Ms O’Rorke told the travel agent the purpose of the trip and this information was passed onto gardaí who were waiting for the accused when she came to pick up the tickets. Gardaí did not make any arrests but they told Ms O’Rorke that it was an offence to assist in a suicide.
The accused later said in interview that following the Dignitas episode, Ms Forde remained determined to end her life but that she made Ms O’Rorke “take a back seat” so she wouldn’t get into trouble.
The accused said that another friend, Mary Lundy, took on a more active role and got in touch with another euthanasia organisation, Exit International, on Ms Forde’s behalf.
Ms O’Rorke told gardaí that Ms Forde had her send €400 via Western Union to a man in Mexico. She said she didn’t know what this was for at the time but didn’t question it as Ms Forde was always ordering things.
The accused said that Ms Forde later admitted to her that the money was for pentobarbital which she intended to use to end her life. Ms O’Rorke said that when the drugs arrived she “wouldn’t touch them with a ten foot barge poll” as she was afraid of the legal consequences.
The accused said the plan was for her and her husband to spend the night in a hotel, paid for by Ms Forde, on the night of June 5, 2011. She said that Mary Lundy was to sit with Ms Forde as she took the overdose in her apartment.
“I knew there was a good chance I would ring on Monday morning and she wouldn’t answer. I hoped she had the bravery to do it.” Ms O’Rorke said.
She said: “I told her if I rang on Monday and she answered, it was ok. There were other options.”
Asked by gardaí what she meant by other options, she replied: “A care home, Bernadette’s worst nightmare.”
A neighbour of Ms Forde’s, Elizabeth Cremin, told the trial that she received a phone call from Ms O’Rorke the next day asking her to check on Ms Forde. She found Ms Forde’s dead in her wheelchair with her feet up on the couch.
The accused told gardaí that Ms Lundy later told her that she sat with Ms Forde as she took the overdose and left the apartment as she was close to death.
Ms O’Rorke said Ms Lundy called her later that week and told her it was the hardest thing she ever had to do and “she didn’t know how she was going to go home and act normal in front of her sons.”
Prosecuting counsel Remy Farrell SC told the jury that the trial is not a forum for debate on the issue of assisted suicide and “such a debate, if it happens, will take place elsewhere.”
He said that the prosecution case “in a nutshell” is that Ms O’Rorke attempted to assist in the suicide of Ms Forde by booking the tickets to Zurich.

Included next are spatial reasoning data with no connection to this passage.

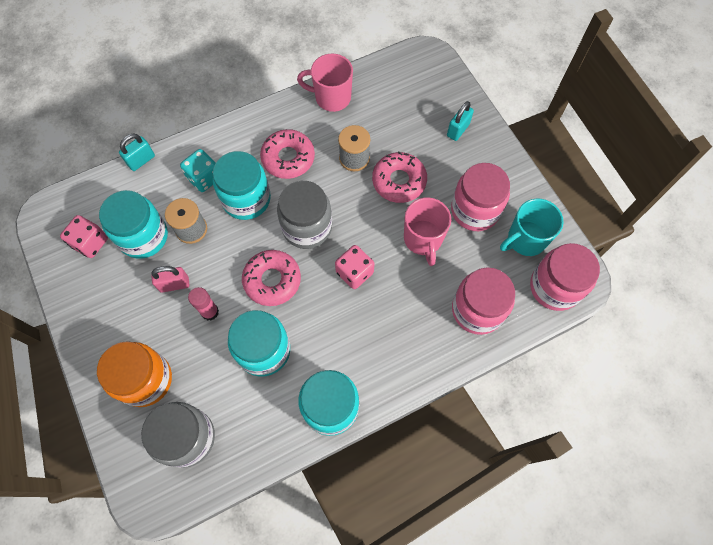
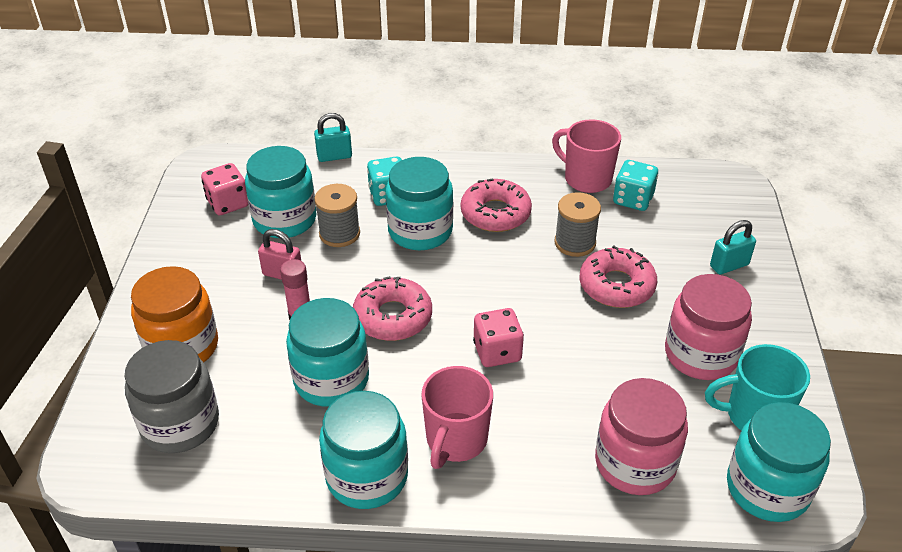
camera: 30 degrees right, 25 degrees down
grey jar [277,181,332,249] -> none
pink mug [404,198,451,266] -> pink mug moved to [421,366,493,469]
pink jar [530,243,600,311] -> turquoise jar [727,402,831,522]
none -> turquoise dice [613,160,658,211]

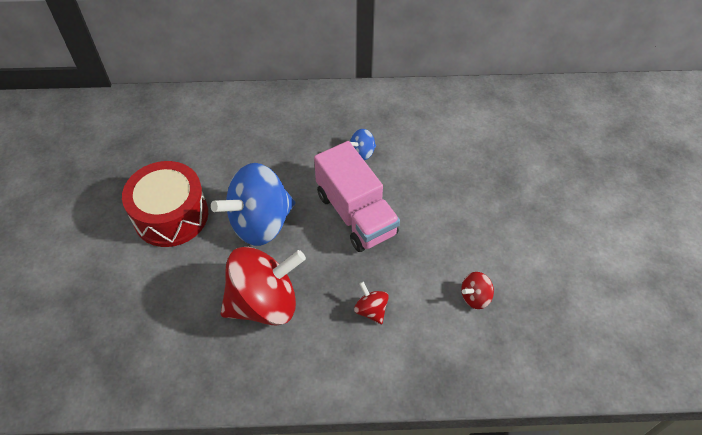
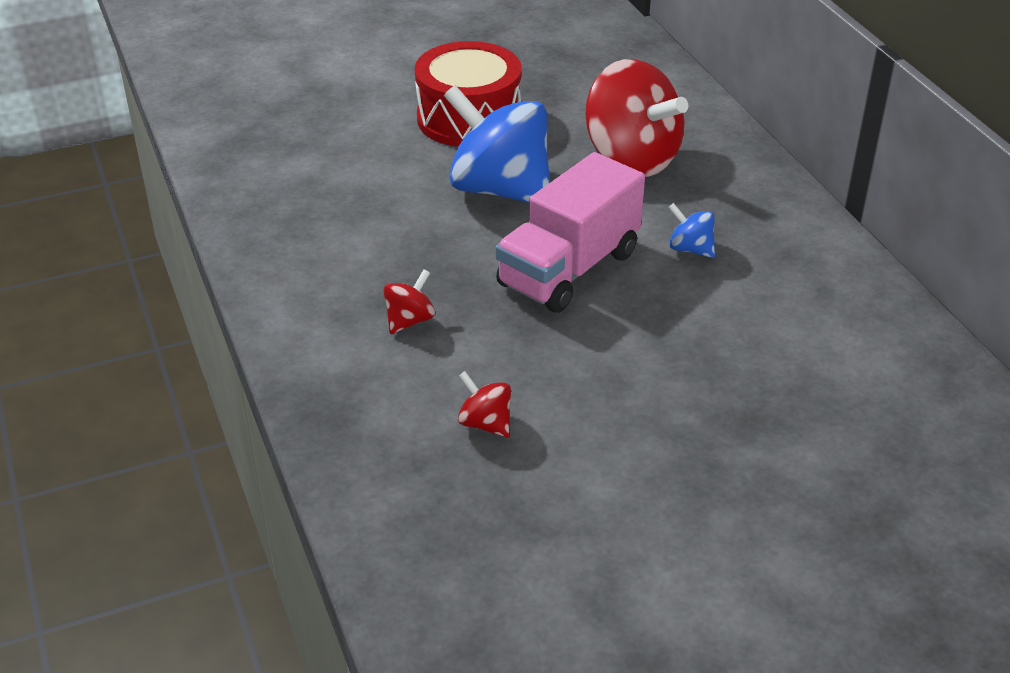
camera: 70 degrees right, 15 degrees down
red spinning top [221,247,306,326] -> red spinning top moved to [585,59,688,177]

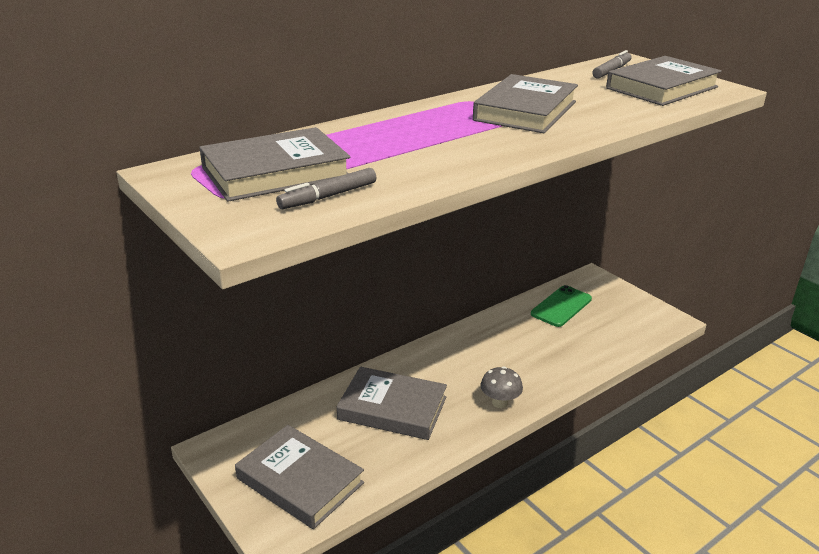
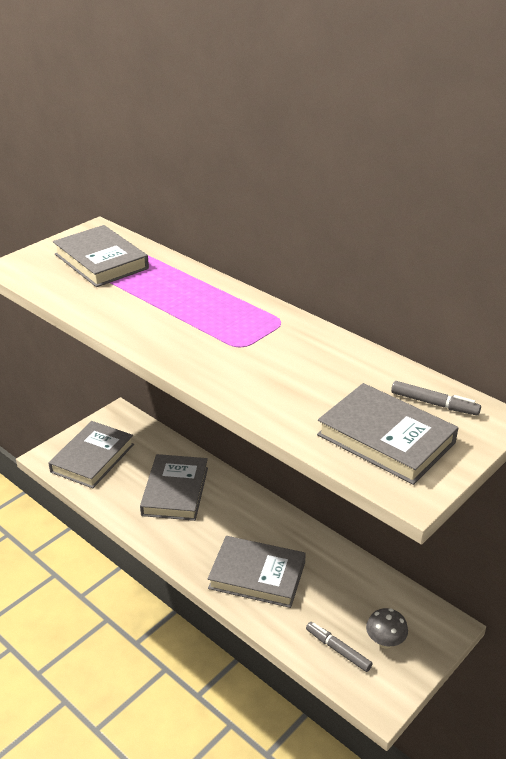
camera: 80 degrees right, 5 degrees up
grey marker [276,168,377,209] -> grey marker moved to [306,622,373,672]
grey book [473,74,578,133] -> grey book moved to [208,536,306,608]
grey mushroom [480,366,523,408] -> grey mushroom moved to [366,608,408,649]
green phone [531,285,592,327] -> none

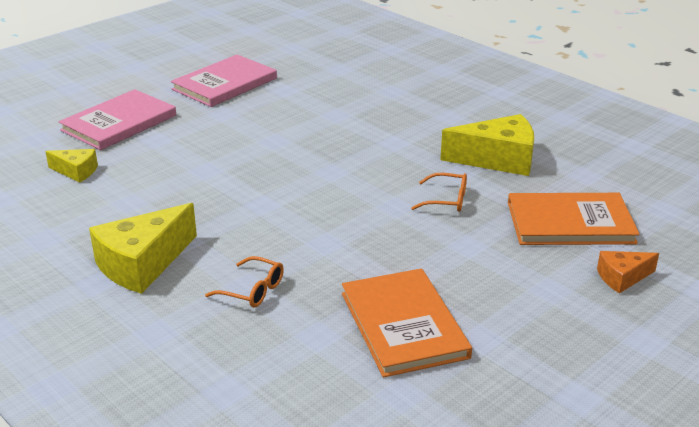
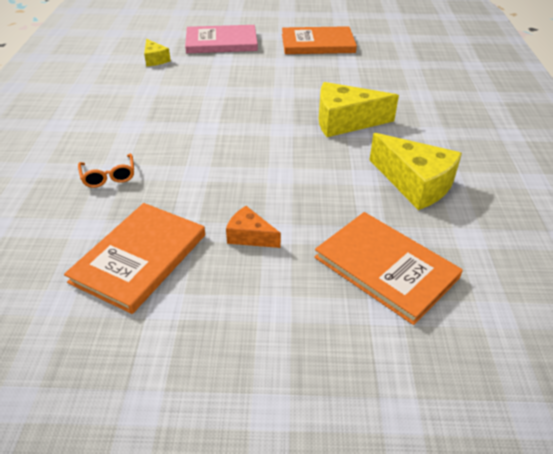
camera: 45 degrees right, 10 degrees up
yellow cheese [89,203,197,294] -> yellow cheese moved to [319,82,399,137]
pink book [171,55,277,107] -> orange book [282,26,357,54]
orange glasses [411,173,467,212] -> none
orange cheese [597,251,659,293] -> orange cheese moved to [226,206,281,248]

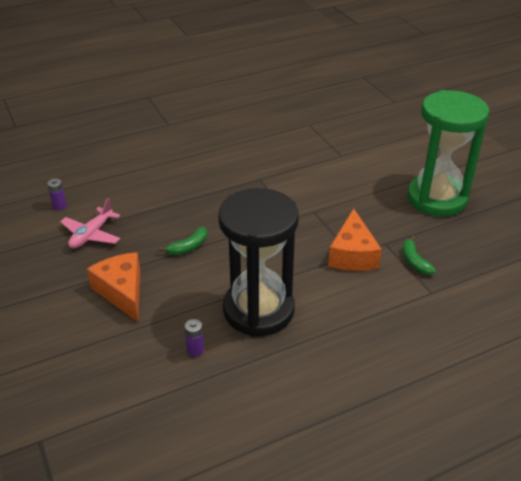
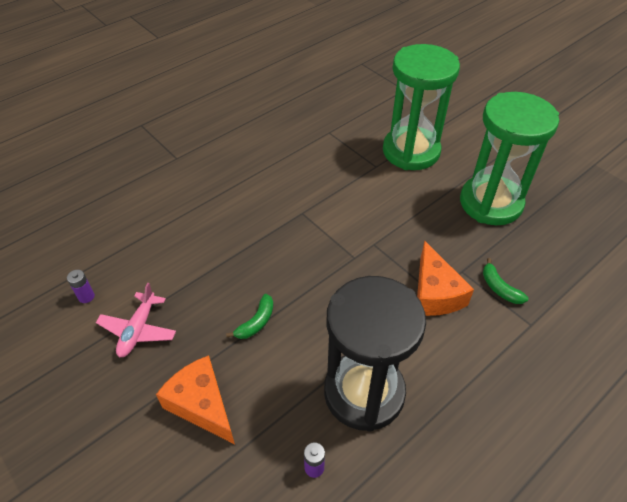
camera: 15 degrees left, 10 degrees up
none -> green hourglass [383,44,460,170]

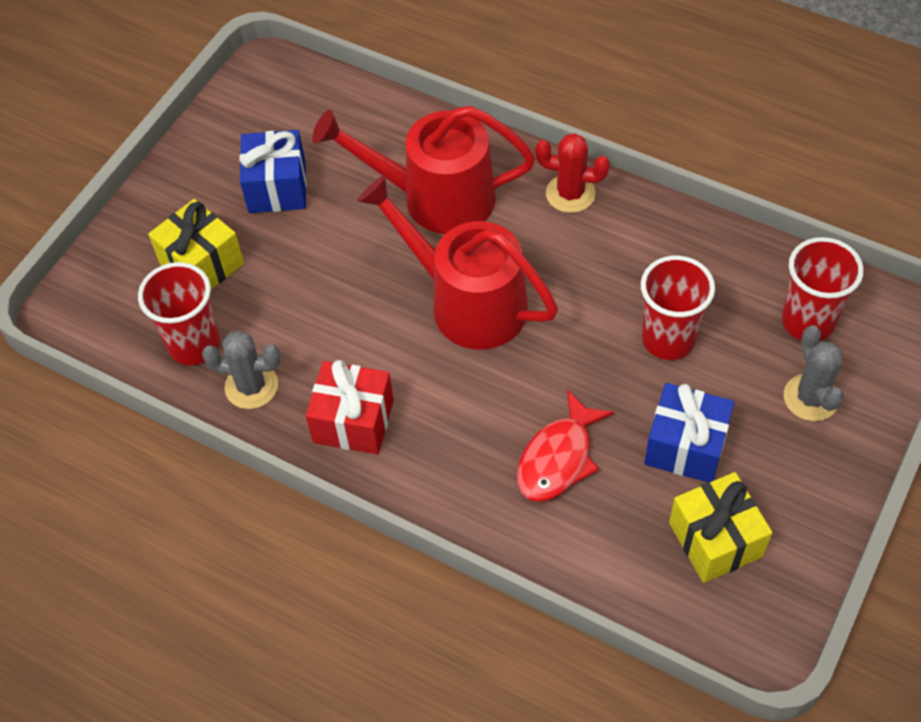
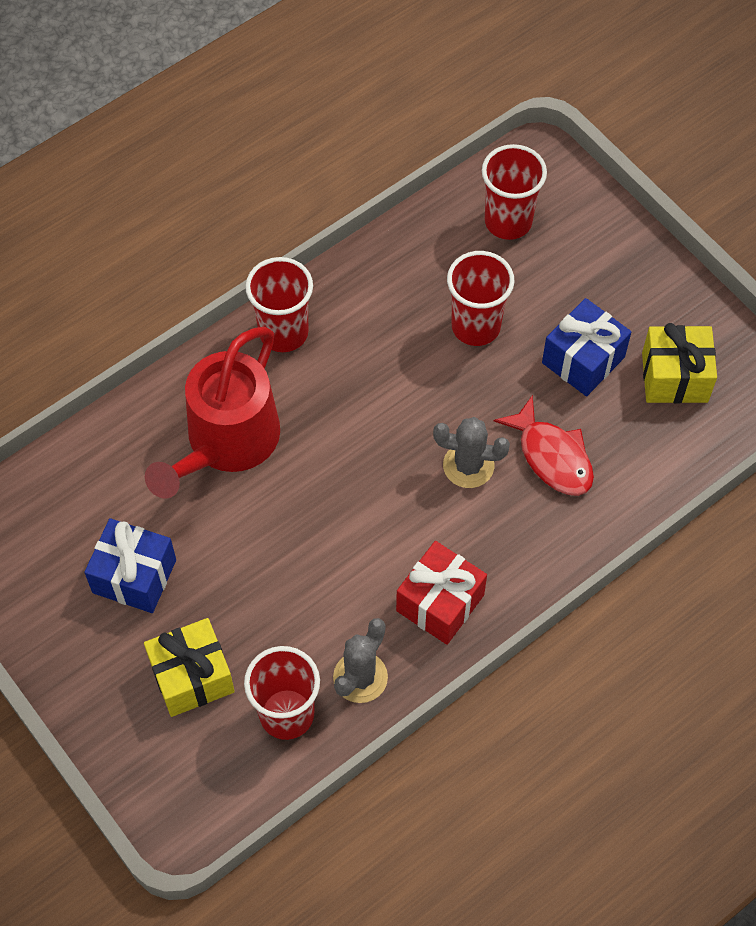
camera: 70 degrees left, 5 degrees up
red watering can [357,175,558,350] -> none
red cactus [535,133,610,213] -> red cup [245,257,313,352]
grey cactus [784,325,844,421] -> grey cactus moved to [433,417,510,488]

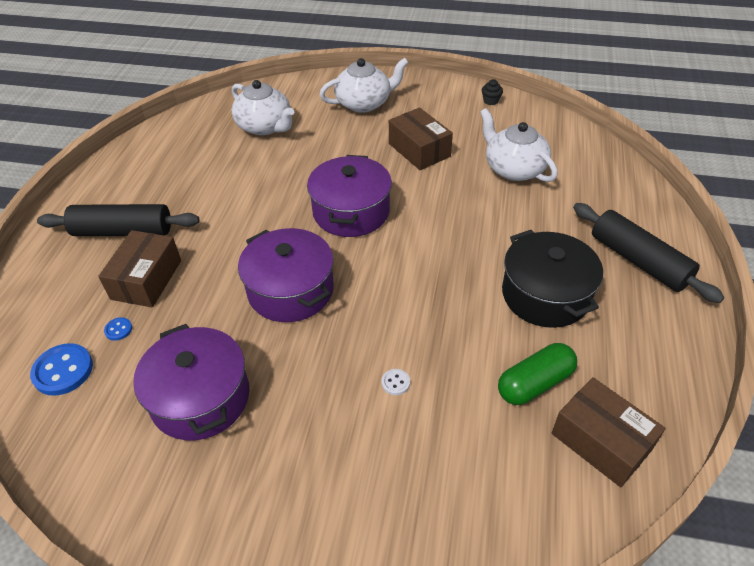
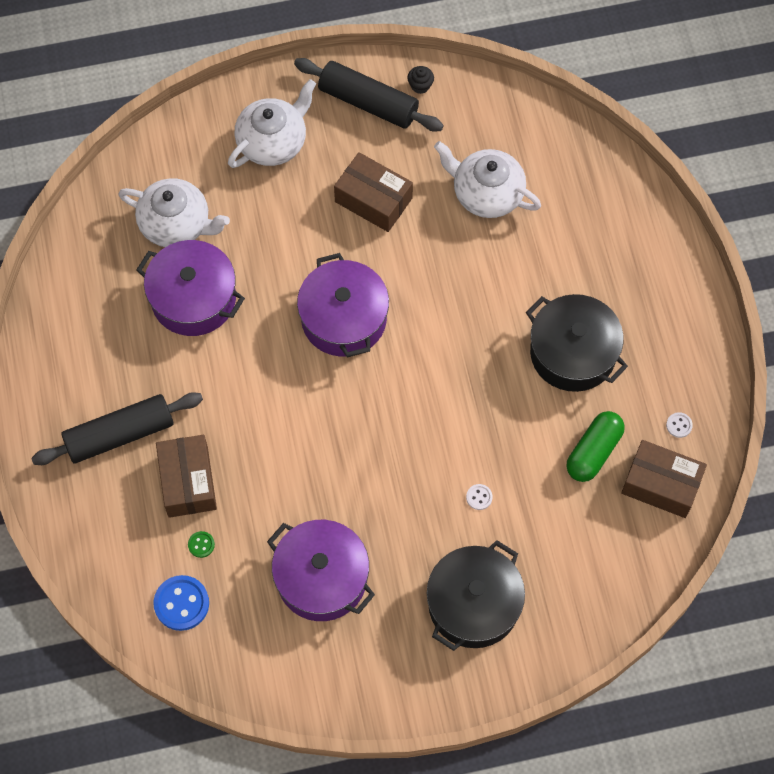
camera: 25 degrees left, 20 degrees up
blue button [104,317,132,341] -> green button [188,531,215,558]
purple pot [238,228,334,322] -> purple pot moved to [136,240,245,336]
black rolling pin [573,203,724,303] -> black rolling pin moved to [294,58,444,132]
none -> black pot [427,540,525,651]
none -> white button [666,412,693,438]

He said it makes no difference that gardaí foiled the plan and that they never got to Switzerland.
Mr Farrell referred to a defence argument that 85 percent of people who travel to Dignitas don’t go through with an assisted suicide. He said that it is “entirely irrelevant” whether Ms Forde went through with the act when she got there and that the argument was “a red herring” thrown up by the defence to distract jurors.
The prosecuting counsel said he was “not for a moment” suggesting that Ms O’Rorke was badgering or encouraging her friend to commit suicide and that, on the contrary, she was trying to talk her out of it.
“Gail O’Rorke is an exceptionally decent person,” Mr Farrell said. “There can be no doubt that everything she did was informed out of loyalty, out of love, for Ms Forde. I want to be entirely clear that the prosecution do not for a moment suggest otherwise.”
Counsel said Ms O’Rorke’s claim that she did not know she was committing an offence when booking the tickets is not relevant as “ignorance of the law is no excuse.”
Dermott McGuinness SC, defending, said the prosecution are asking jurors to criminalise the conduct of “an exceptionally good woman.”
Counsel asked how Ms O’Rorke could have aided and abetted something that never happened. Ms Forde never travelled to Zurich and that even if she had, that doesn’t mean she would have committed suicide there.
“Flying to Switzerland isn’t suicide or attempted suicide,” he said.